> [ACTIVITY]: For the word "evgeniatrudova", count the lines in the records below that include it and give only that number.

> [DATASET EXTRACT]:

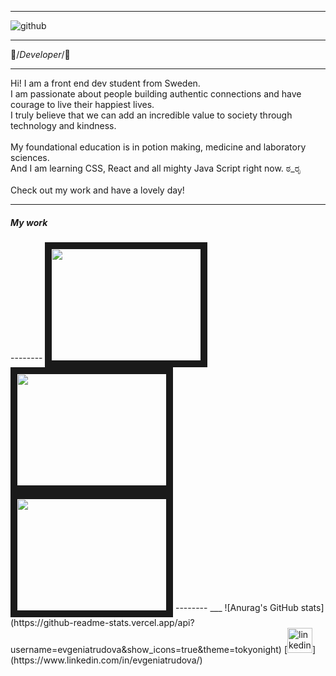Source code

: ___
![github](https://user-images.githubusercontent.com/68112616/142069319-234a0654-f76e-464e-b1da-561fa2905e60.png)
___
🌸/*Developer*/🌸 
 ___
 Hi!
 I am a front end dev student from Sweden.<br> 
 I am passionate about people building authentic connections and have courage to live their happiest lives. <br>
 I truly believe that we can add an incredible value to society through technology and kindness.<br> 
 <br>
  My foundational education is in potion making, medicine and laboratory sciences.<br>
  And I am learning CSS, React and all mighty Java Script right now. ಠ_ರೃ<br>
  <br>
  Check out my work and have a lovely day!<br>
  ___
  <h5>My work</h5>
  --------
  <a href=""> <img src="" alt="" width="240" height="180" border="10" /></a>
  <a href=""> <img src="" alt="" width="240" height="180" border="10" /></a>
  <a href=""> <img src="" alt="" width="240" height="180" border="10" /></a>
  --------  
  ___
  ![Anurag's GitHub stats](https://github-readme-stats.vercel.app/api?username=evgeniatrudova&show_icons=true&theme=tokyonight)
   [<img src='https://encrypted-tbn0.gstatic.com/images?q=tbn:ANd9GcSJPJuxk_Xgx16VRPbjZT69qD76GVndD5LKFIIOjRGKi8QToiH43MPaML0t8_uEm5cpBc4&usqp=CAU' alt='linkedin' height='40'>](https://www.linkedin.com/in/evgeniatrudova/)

> [ANSWER TO THE EXERCISE]: 2